Brideshead Revisited Prologue Summary

  • It’s World War II and your narrator, Captain Charles Ryder of the British army, along with the rest of the troops, is leaving his camp of three months and moving to a new location. It’s just becoming spring.
  • Charles remarks that he has no pleasant memories of the place – that here "love [has] died between [him] and the army."
  • Ryder’s troops are somewhere in the United Kingdom and, though Charles speaks of trams coming in from Glasgow, we can’t be sure of exactly where they are. The camp stands at the outset of a city, around a farmhouse which would have been destroyed had the army not come to it.
  • Not too far from the camp is a lunatic asylum, which gets its fair share of jokes from the passing soldiers. Charles mentions his newest platoon commander, named Hooper, thinks the madmen should be gassed.
  • Charles explains that when they marched in during the Winter, the men were hopeful; rumor had it they were finally going to the Middle East. But, as time passed, it became clear that, once again, they weren’t going anywhere.
  • Charles couldn’t help them, he says, couldn’t cheer them up when couldn’t even help himself. He’s thirty-nine, and beginning to feel old. He goes to bed early, drinks a lot, and never wants to go out and party.
  • He reiterates that his last love died here – his love for the army. He simply woke one morning and realized that their relationship was like a stale marriage. He had no more affection or interest holding him to the army, only duty and regret at having bound himself to her "in a moment of folly."
  • That’s why, on this spring morning, as the troops ready to move away from this camp of three months, Charles doesn’t really give a hoot where they’re going. Not that they’re told anyway, since the army is all about tactical secrecy.
  • Ryder imagines what an archeologist might some day say upon finding their remains, stripped of all adornments, like badges, again for purposes of secrecy: this was a primitive society with no identifying markers, etc.
  • The sergeant-major points out to Captain Ryder a broken window which, like all other destruction in the camp, is attributed to the wind in the night.
  • Hooper, the new platoon commander, shows up. Charles explains that most of the troops don’t like Hooper, but that he himself holds a feeling of near-affection for the man, having to do with a very cute anecdote and a forced haircut.
  • Hooper "holds no illusions about the army." He has simply accepted it. He has no romantic notions, which Charles imagines has to do with a very unromantic childhood, devoid of all bedtime stories and heroes’ myths. He’s just a logical, ‘only the facts’ kind of guy. He sleeps soundly, Charles concludes, while Charles himself lies awake "fretting."
  • In Ryder’s mind, Hooper is the symbol of Young England. He uses Hooper to test any generalized statements about "youth" he hears in the news or cocktail chatter.

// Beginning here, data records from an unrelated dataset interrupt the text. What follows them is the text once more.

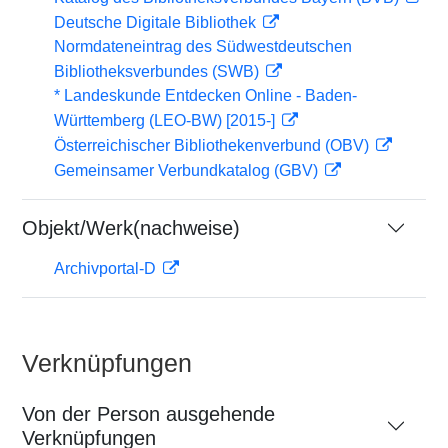
Deutsche Digitale Bibliothek
Normdateneintrag des Südwestdeutschen
Bibliotheksverbundes (SWB)
* Landeskunde Entdecken Online - Baden-
Württemberg (LEO-BW) [2015-]
Österreichischer Bibliothekenverbund (OBV)
Gemeinsamer Verbundkatalog (GBV)
Objekt/Werk(nachweise)
Archivportal-D
Verknüpfungen
Von der Person ausgehende
Verknüpfungen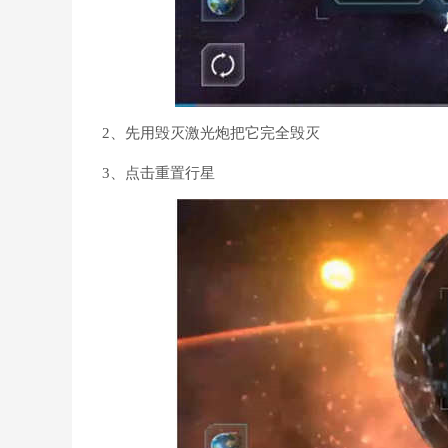
2、先用毁灭激光炮把它完全毁灭
3、点击重置行星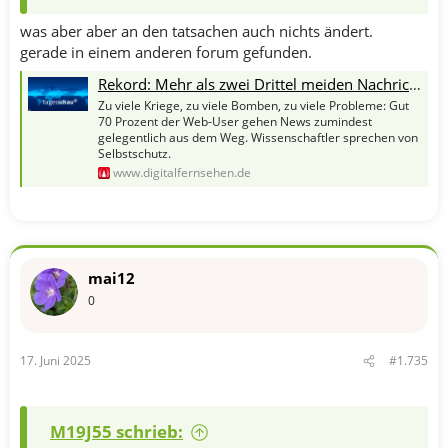
was aber aber an den tatsachen auch nichts ändert.
gerade in einem anderen forum gefunden.
Rekord: Mehr als zwei Drittel meiden Nachrichten
Zu viele Kriege, zu viele Bomben, zu viele Probleme: Gut
70 Prozent der Web-User gehen News zumindest
gelegentlich aus dem Weg. Wissenschaftler sprechen von
Selbstschutz.
www.digitalfernsehen.de
mai12
0
17. Juni 2025
#1.735
M19J55 schrieb: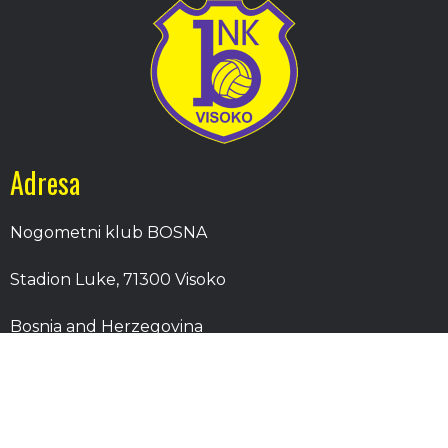
Adresa
Nogometni klub BOSNA
Stadion Luke, 71300 Visoko
Bosnia and Herzegovina
Kontakt
E-Pošta
: nkbosna.visoko@gmail.com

  • Anyway, as Hooper comes shuffling up, Ryder chastises him for being late and sends him to inspect the lines. After he’s gone, Charles’s superior, the commanding officer, arrives and gives Charles a hard time for the broken window and for a store of buried bric-a-brac, belonging to a soldier, which he finds in the ground.
  • Ryder marches along with Hooper and the men discuss how they don’t know where they’re going, but that it’s probably not "the real thing." (Meaning no fighting, just more traveling and camping and getting yelled at for broken windows.)
  • On the train, Charles sits in a private carriage with three other officers. Partway through the day they are summoned to the C.O.’s train, reprimanded for their attire, and chided for the state in which their camp was left. Charles pauses to wonder if the man really uttered such phrases as are repeated here, or if in his recollection he has made them up.
  • What follows is a lovely, satirical rendering of the way the army does things. The C.O. talks of moving "between location A and location B" with a series of halting, titled announcements. The gist is that Charles’s troops – also known as Company C – will be unloading and setting up a new camp at their new (undisclosed) destination.
  • During the night, Charles writes a useless and fictional report about the train being sprayed with mustard gas, in order to make the commanding officer happy.
  • By four in the morning the men have reached their new location, at the outset of a large estate with a big house and a few lakes, set up a perimeter, and readied the camp.
  • The next morning, after he wakes, Charles asks his second-in-command what the name of this place is. When he hears, he’s shocked. Charles walks outside and observes the scenery, a man-made landscape with which he is intimately familiar. A stream named the Bride leads to a farm a few miles away called Bridesprings, where Charles used to have tea. (Curious…) The nearby Avon river has been dammed to form three lakes, surrounded by woods and other picturesque nature stuff.
  • The house is there, Charles knows, but hidden by the woods. He wonders what is real, in this environment, and what is a mirage.
  • Hooper comes along and tells Charles of a Roman Catholic church on the estate where a very small (as in, two people) service is taking place. Charles knows about the church, and the great fountain next to it. As he tells Hooper, he has been here before, and he knows all about it.